Beyond the data analysis and classification, Liu said WE1S is intended to advance the methods and technologies of scholarly research and publication. With help from Douglass, Kleinman and Thomas, the project will develop a system that allows researchers to do topic modeling and which will generate a website with an interactive browser for understanding the findings. In addition, the system will be transparent and reproducible for other researchers.
The grant will fund positions for graduate student assistants and two postdoctoral researchers, Liu said.
Ironically, the technologically sophisticated WE1S was designed to counter the idea that the humanities are irrelevant in today’s tech-driven economy, and to answer the questions, “What are you going to do with a humanities degree?”

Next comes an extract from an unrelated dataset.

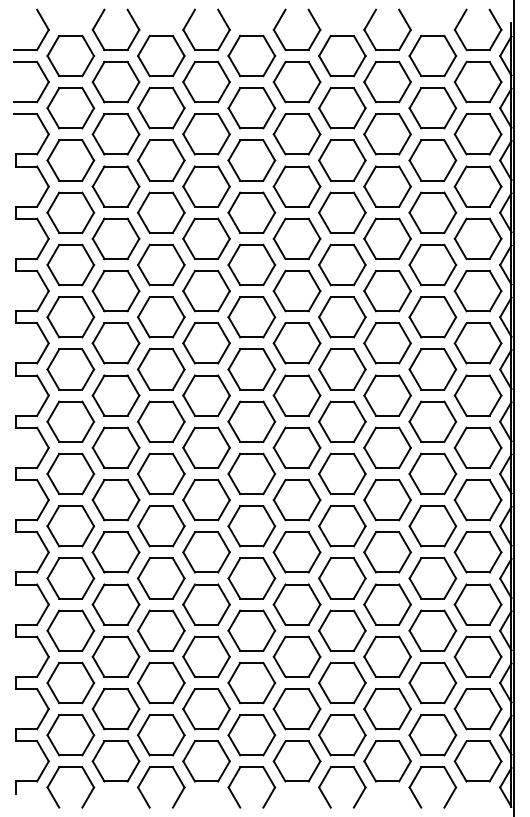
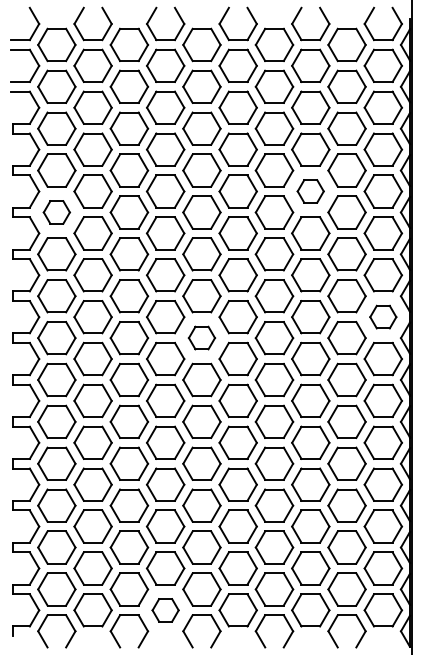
part: (387, 238) -> (310, 191), size x0.7
part: (70, 264) -> (56, 212), size x0.7
part: (477, 395) -> (382, 317), size x0.7
part: (251, 421) -> (201, 337), size x0.7
part: (206, 761) -> (165, 610), size x0.7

“In real life, humanities majors end up doing all kinds of things,” Liu said. “Statistically, we now know that they may not get as high an initial salary as others, but over the long haul they seem to do better than many other professions in terms of the kind of salary you get.
“What the humanities tend not to have is a straightforward, A-to-B career path,” he continued. “I see all these students who come in motivated by their own anxiety and parents’. They want to take a major that has a predictable career path — pre-law, pre-medicine or something like that — whereas when you track the success path of the people who are successful as writers, screenwriters, directors it’s a crazy zig-zag after you take your major.”

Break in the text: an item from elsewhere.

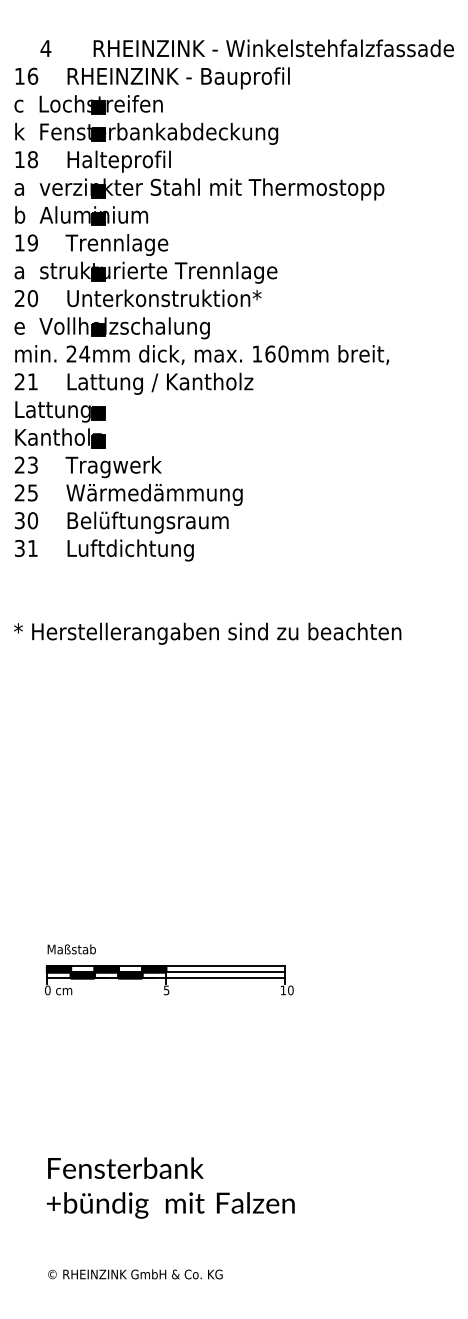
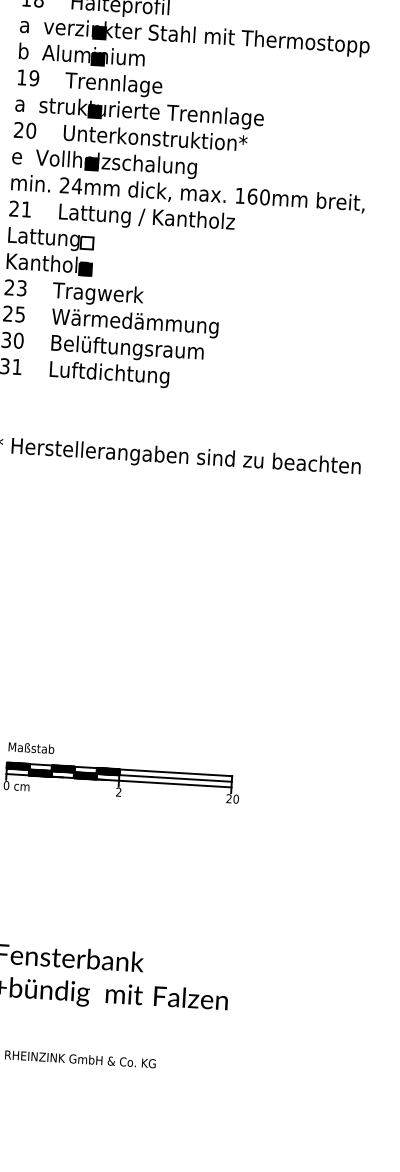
fill: (98, 413) -> (86, 243), removed
text: (282, 989) -> (228, 797), 10 -> 20
text: (166, 990) -> (118, 792), 5 -> 2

The Sawyer Seminar aims for a deep and far-reaching exploration of energy justice, Barandiaran said, focusing on the development of alternatives to existing energy systems and practices in the industrialized societies of the Global North, where a fraction of the global population consumes a super-sized portion of fossil fuels.
Although the schedule still needs to be finalized, a postdoctoral fellow will be appointed, visiting scholars and filmmakers will be welcomed, and researchers from UCSB and around the region will come together regularly for discussions and strategizing. The grant will also fund two yearlong UCSB graduate student fellowships.

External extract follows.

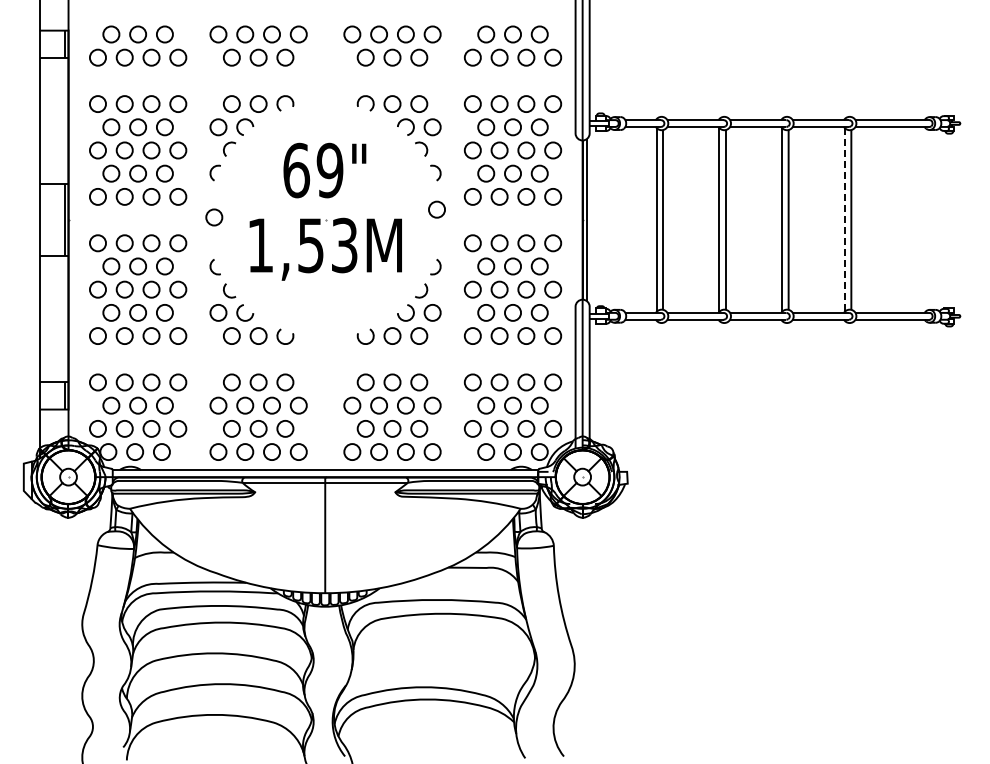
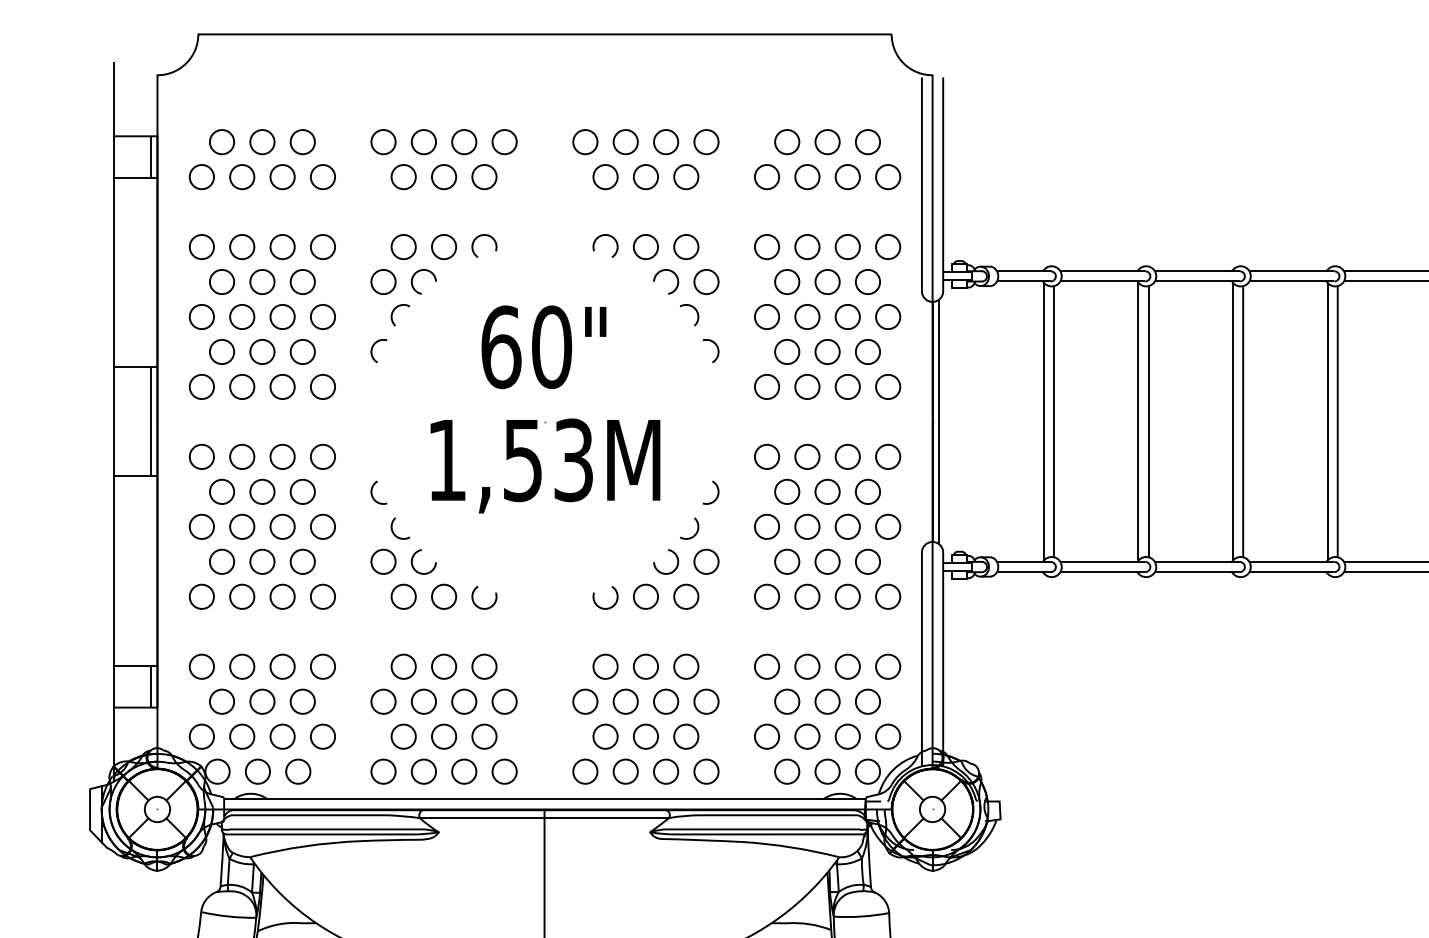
text: (329, 170) -> (550, 347), 69" -> 60"
circle: (436, 209) -> (712, 405), removed
circle: (214, 217) -> (377, 418), removed
line: (844, 220) -> (1327, 422), dashed -> solid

“We’ve reached out to a huge network of scholars interested in the issues of energy justice so that we can create a network of like-minded researchers and brainstorm new research ideas,” Barandiaran said.
The seminar’s overall focus will be on what academics can do to help enact a more just and feasible energy future. “We have a lot to learn from indigenous communities and other historically marginalized groups,” Barandiaran explained. “With the goal of helping to change the current energy regime, the seminar will cultivate knowledge of the narratives, identities, values and forms of power held and promoted by communities on the front lines of past and present energy injustices.”
The seminar will begin with the fall 2018 quarter at UCSB.